Lindt-Schokolade und die «Dubai-Schokolade»: Klage, Hintergrund und rechtliche Fragen

Seit mehreren Monaten wird das Internet geflutet von der sogenannten „Dubai-Schokolade“, bestehend aus Schokolade, Pistaziencreme und Engelshaar. Die kalorienreiche Tafel mit Pistaziencreme und gebratenen Teigfäden, Engelshaar genannt, mischt derzeit den Süßwarenmarkt auf, wie lange kein Produkt. Bei der beliebten Dubai-Schokolade handelt es sich um Schokolade, ursprünglich aus Dubai, die mit einer speziellen Pistaziencreme und dem sogenannten Engelshaar gefüllt ist.

Dubai-Schokolade mit Engelshaar und Pistazien

Zahlreiche Unternehmen wie Lindt, Lidl oder Aldi sprangen mit auf den Erfolgszug, stellten eigene Kreationen der Trend-Schokolade her und verkauften diese oder planen einen Verkauf. Ungeachtet dessen sind in der Schweiz auch die grossen Detailhändler auf den Hype aufgesprungen. Bei Coop gibt es niederländische Dubai-Schoggi seit dem 22. November.
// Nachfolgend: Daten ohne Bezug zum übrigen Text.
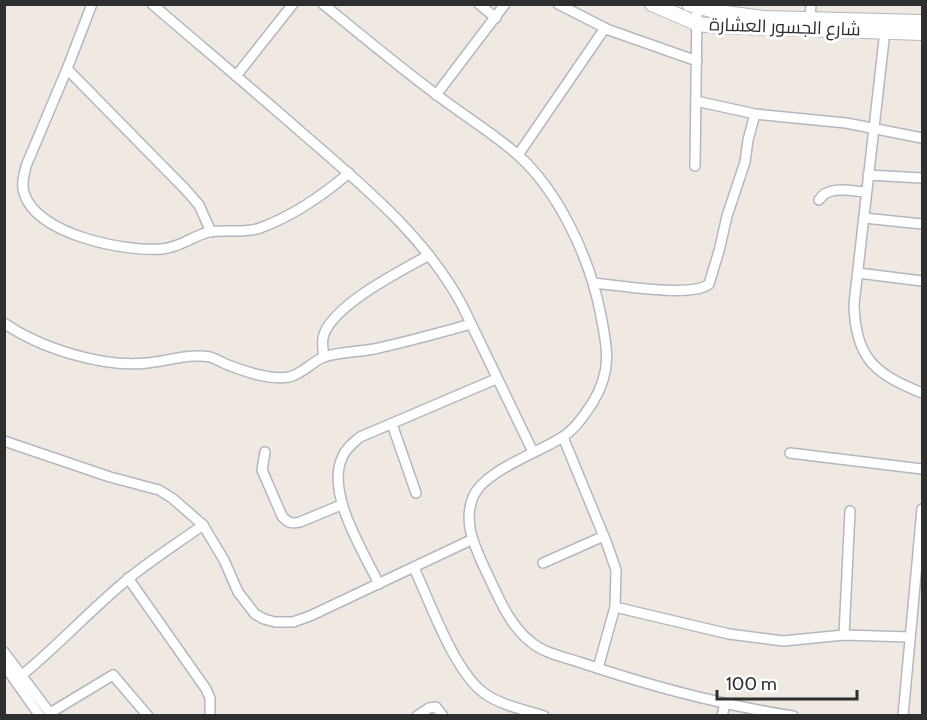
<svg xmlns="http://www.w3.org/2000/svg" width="927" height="720" font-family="Cabin,Cairo,sans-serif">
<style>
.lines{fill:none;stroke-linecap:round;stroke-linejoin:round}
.street-casing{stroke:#b4b7c1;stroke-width:12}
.secondary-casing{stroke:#b4b7c1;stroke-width:16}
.street{stroke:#fff;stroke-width:9}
.secondary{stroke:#fff;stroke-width:14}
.labels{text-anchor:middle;stroke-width:6;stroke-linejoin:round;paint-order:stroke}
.street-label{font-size:18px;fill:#2e2e2e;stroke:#fff}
</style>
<rect width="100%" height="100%" fill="#efe9e1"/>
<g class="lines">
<defs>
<g id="street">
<path d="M 92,4 L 67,69 L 26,166 C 24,175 21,184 24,193 C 37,235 125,252 162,249 C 182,247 192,236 209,232 C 226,229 243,234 260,228 C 293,216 322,196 349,173"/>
<path d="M 152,4 C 202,47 252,89 301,132 C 360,183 425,236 462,305 L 533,452"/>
<path d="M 323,4 C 361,35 398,66 437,95 C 463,115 493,133 518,155 C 559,192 589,257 600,311 C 607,346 613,369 593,402 C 585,414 576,428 564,436 C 541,452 484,470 473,497 C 463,522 474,545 484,567 C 497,593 507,623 531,642 C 545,654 565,657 582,663 C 650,686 722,705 793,716"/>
<polyline points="479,4 496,18"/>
<polyline points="558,4 609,30 697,61"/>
<polyline points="810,18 811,4"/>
<path d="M 885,31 L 854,304 C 855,358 875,374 922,393"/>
<polyline points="67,69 185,189 199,205 211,232"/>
<polyline points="236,76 293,4"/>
<polyline points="436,95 505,4"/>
<polyline points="696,101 755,114 846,123 922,138"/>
<polyline points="518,155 605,28"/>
<polyline points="695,166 697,8"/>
<polyline points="868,175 922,178"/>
<path d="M 819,200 C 828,185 851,191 866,192"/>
<polyline points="864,218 922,224"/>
<polyline points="858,273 922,281"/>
<path d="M 594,283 C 616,285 693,298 709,284 L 719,251 L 727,216 L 745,162 L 748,140 L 755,114"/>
<path d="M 4,323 C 40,348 103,368 147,363 C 167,361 190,353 210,357 C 217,359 224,364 231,366 C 249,373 270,380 289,377 C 303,374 311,362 324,357 C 339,352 358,352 374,349 C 406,342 439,333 471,324"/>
<path d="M 324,357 C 323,349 321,342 324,334 C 336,303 401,271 429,255"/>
<polyline points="392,424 416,493"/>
<polyline points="563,437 607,544 616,570 615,607 598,668"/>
<polyline points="4,441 110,477 159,490 172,498 203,525 224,560 238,592 255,614 264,619 275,622 293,622 310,616 471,540"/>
<path d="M 265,452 L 262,470 L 282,516 C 288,523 292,524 300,522 L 341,505"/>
<polyline points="790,453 922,469"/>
<polyline points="543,563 604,536"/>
<path d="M 414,568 C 430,602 454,671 484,693 C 500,705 525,710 544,716"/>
<polyline points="128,578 206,689 210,698 210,716"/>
<path d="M 379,584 C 363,551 326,493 342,458 C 345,449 353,443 360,437 L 496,379"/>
<polyline points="615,607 729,634 783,641 844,635 910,637"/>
<polyline points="844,635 850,511"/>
<polyline points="4,652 52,716"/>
<polyline points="4,665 40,716"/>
<path d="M 22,675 C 59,645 91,609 128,579 C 151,560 178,543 203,525"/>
<polyline points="50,713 113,675 148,716"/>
<polyline points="417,716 429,708 436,707 443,716"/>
<polyline points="722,716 725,704"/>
<polyline points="903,716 922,509"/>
</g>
<g id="secondary">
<polyline points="652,4 698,24 715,26 922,33"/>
<polyline points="689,4 718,12 764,18 922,22"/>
</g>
</defs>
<use href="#street" class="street-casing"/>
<use href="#secondary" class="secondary-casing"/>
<use href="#street" class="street"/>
<use href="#secondary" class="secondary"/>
</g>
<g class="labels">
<g class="street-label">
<text transform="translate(785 27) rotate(2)" y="6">شارع الجسور العشارة</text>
</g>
</g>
<rect width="927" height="720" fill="none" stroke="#2e2e2e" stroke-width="12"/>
<path d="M717 690v9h140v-9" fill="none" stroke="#2e2e2e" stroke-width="3"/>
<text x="726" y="690" font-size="18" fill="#2e2e2e" stroke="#ffffff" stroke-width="4.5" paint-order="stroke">100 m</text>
</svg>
Die Konkurrentin Migros zieht nächste Woche nach. Ab dem 10. Dezember verkauft der orange Riese 100'000 limitierte Schachteln der Luzerner Confiserie Bachmann in seinen Filialen. Aldi und Lidl zögern hingegen noch.

Wer beansprucht die Herkunftsbezeichnung?

Wilmers vertreibt Dubai-Schokolade - buchstäblich, denn sie wird nach eigenen Angaben ausschließlich in Dubai von dort staatlich zugelassenen Unternehmen hergestellt. Der Schokoladenhersteller Wilmers vertreibt, nach eigenen Angaben, als einziges Unternehmen in Deutschland „richtige“ Dubai-Schokolade. Denn nicht nur entspreche seine Herstellung den bekannten Zutaten, sie erfolge auch tatsächlich in Dubai in dafür staatlich zugelassenen Unternehmen. Dies treffe bei Lindt und weiteren Lieferanten nicht zu.

Andreas Wilmers importiert die Hype-Schokolade der vor Kurzem angemeldeten Marke „Fix Dessert“ direkt aus Dubai und wehrt sich nun gegen die unliebsame Konkurrenz. Wilmers importiert echte Dubai-Schokolade der Marke "Fex Dessert" und beliefert rund 30 Edeka-Märkte in Berlin. Der Hersteller produziert deshalb nur 500 Tafeln pro Tag. Laut ihm gibt es nur drei legitime Hersteller der Trendsüßigkeit in Dubai. Einer davon, Fix Dessert, von der Erfinderin Sarah Hamouda, produziere nur 500 Tafeln pro Tag.

Die Abmahnung gegen Lindt

Wie wir bereits vor wenigen Wochen berichteten, sieht ein deutsches Handelsunternehmen, die Lebensmittel-Importfirma Alina Wilmers Verwaltungs GmbH, diese Verkäufe gar nicht gern. Entsprechend stört sich Andreas Wilmers, Geschäftsführer des Unternehmens, daran, dass Lindt seine Schokolade auch "Dubai-Chocolade" nennt, obwohl sie eben nicht in Dubai hergestellt wird. Er hat sich daher entschieden, Lindt abzumahnen. Das Abmahnschreiben liegt LTO vor.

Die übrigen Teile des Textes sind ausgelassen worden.